**Task objective:** Exact copies of all the records are the expected output.

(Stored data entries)
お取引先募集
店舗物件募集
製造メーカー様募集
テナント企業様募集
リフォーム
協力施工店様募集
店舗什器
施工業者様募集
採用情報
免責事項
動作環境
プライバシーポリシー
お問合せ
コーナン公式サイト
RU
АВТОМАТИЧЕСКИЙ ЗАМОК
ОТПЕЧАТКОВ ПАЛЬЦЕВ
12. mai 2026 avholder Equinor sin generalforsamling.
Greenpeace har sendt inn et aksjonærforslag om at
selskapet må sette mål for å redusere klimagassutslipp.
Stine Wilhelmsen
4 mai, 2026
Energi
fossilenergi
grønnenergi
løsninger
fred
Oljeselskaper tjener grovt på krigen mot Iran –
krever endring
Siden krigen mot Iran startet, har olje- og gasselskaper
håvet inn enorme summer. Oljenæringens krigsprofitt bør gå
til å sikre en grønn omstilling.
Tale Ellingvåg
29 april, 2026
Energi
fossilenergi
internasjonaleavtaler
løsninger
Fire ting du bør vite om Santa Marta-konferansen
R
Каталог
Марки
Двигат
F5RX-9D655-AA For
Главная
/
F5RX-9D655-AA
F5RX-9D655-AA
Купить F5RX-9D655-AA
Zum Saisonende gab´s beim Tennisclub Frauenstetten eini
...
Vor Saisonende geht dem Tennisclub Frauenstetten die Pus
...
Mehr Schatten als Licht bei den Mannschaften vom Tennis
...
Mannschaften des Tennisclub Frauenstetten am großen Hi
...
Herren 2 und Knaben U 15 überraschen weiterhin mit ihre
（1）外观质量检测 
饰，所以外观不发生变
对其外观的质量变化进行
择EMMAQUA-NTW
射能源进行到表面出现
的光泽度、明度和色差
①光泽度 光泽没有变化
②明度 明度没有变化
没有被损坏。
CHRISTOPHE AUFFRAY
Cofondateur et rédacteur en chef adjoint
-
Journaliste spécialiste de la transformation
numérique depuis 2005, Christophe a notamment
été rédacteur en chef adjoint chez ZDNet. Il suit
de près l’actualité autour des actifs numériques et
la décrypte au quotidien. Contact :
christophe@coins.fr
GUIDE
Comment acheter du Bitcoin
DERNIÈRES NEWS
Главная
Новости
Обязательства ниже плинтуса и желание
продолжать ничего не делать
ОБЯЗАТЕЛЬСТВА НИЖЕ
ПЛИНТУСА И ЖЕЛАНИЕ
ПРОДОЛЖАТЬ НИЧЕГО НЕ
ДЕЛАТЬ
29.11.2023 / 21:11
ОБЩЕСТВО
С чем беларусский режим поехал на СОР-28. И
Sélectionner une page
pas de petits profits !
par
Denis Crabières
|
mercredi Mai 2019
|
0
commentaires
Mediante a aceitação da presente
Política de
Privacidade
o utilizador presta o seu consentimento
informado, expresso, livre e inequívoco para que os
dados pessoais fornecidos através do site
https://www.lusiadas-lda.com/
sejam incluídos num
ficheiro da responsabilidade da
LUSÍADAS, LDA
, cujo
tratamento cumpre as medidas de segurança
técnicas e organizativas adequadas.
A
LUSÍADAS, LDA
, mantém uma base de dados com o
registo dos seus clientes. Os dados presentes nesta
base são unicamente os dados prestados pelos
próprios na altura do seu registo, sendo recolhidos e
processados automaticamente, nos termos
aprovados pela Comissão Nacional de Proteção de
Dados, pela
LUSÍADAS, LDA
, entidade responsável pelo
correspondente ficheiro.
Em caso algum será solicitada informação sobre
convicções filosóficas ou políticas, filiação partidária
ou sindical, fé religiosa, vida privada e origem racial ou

**Solution to this task:**
お取引先募集
店舗物件募集
製造メーカー様募集
テナント企業様募集
リフォーム
協力施工店様募集
店舗什器
施工業者様募集
採用情報
免責事項
動作環境
プライバシーポリシー
お問合せ
コーナン公式サイト
RU
АВТОМАТИЧЕСКИЙ ЗАМОК
ОТПЕЧАТКОВ ПАЛЬЦЕВ
12. mai 2026 avholder Equinor sin generalforsamling.
Greenpeace har sendt inn et aksjonærforslag om at
selskapet må sette mål for å redusere klimagassutslipp.
Stine Wilhelmsen
4 mai, 2026
Energi
fossilenergi
grønnenergi
løsninger
fred
Oljeselskaper tjener grovt på krigen mot Iran –
krever endring
Siden krigen mot Iran startet, har olje- og gasselskaper
håvet inn enorme summer. Oljenæringens krigsprofitt bør gå
til å sikre en grønn omstilling.
Tale Ellingvåg
29 april, 2026
Energi
fossilenergi
internasjonaleavtaler
løsninger
Fire ting du bør vite om Santa Marta-konferansen
R
Каталог
Марки
Двигат
F5RX-9D655-AA For
Главная
/
F5RX-9D655-AA
F5RX-9D655-AA
Купить F5RX-9D655-AA
Zum Saisonende gab´s beim Tennisclub Frauenstetten eini
...
Vor Saisonende geht dem Tennisclub Frauenstetten die Pus
...
Mehr Schatten als Licht bei den Mannschaften vom Tennis
...
Mannschaften des Tennisclub Frauenstetten am großen Hi
...
Herren 2 und Knaben U 15 überraschen weiterhin mit ihre
（1）外观质量检测 
饰，所以外观不发生变
对其外观的质量变化进行
择EMMAQUA-NTW
射能源进行到表面出现
的光泽度、明度和色差
①光泽度 光泽没有变化
②明度 明度没有变化
没有被损坏。
CHRISTOPHE AUFFRAY
Cofondateur et rédacteur en chef adjoint
-
Journaliste spécialiste de la transformation
numérique depuis 2005, Christophe a notamment
été rédacteur en chef adjoint chez ZDNet. Il suit
de près l’actualité autour des actifs numériques et
la décrypte au quotidien. Contact :
christophe@coins.fr
GUIDE
Comment acheter du Bitcoin
DERNIÈRES NEWS
Главная
Новости
Обязательства ниже плинтуса и желание
продолжать ничего не делать
ОБЯЗАТЕЛЬСТВА НИЖЕ
ПЛИНТУСА И ЖЕЛАНИЕ
ПРОДОЛЖАТЬ НИЧЕГО НЕ
ДЕЛАТЬ
29.11.2023 / 21:11
ОБЩЕСТВО
С чем беларусский режим поехал на СОР-28. И
Sélectionner une page
pas de petits profits !
par
Denis Crabières
|
mercredi Mai 2019
|
0
commentaires
Mediante a aceitação da presente
Política de
Privacidade
o utilizador presta o seu consentimento
informado, expresso, livre e inequívoco para que os
dados pessoais fornecidos através do site
https://www.lusiadas-lda.com/
sejam incluídos num
ficheiro da responsabilidade da
LUSÍADAS, LDA
, cujo
tratamento cumpre as medidas de segurança
técnicas e organizativas adequadas.
A
LUSÍADAS, LDA
, mantém uma base de dados com o
registo dos seus clientes. Os dados presentes nesta
base são unicamente os dados prestados pelos
próprios na altura do seu registo, sendo recolhidos e
processados automaticamente, nos termos
aprovados pela Comissão Nacional de Proteção de
Dados, pela
LUSÍADAS, LDA
, entidade responsável pelo
correspondente ficheiro.
Em caso algum será solicitada informação sobre
convicções filosóficas ou políticas, filiação partidária
ou sindical, fé religiosa, vida privada e origem racial ou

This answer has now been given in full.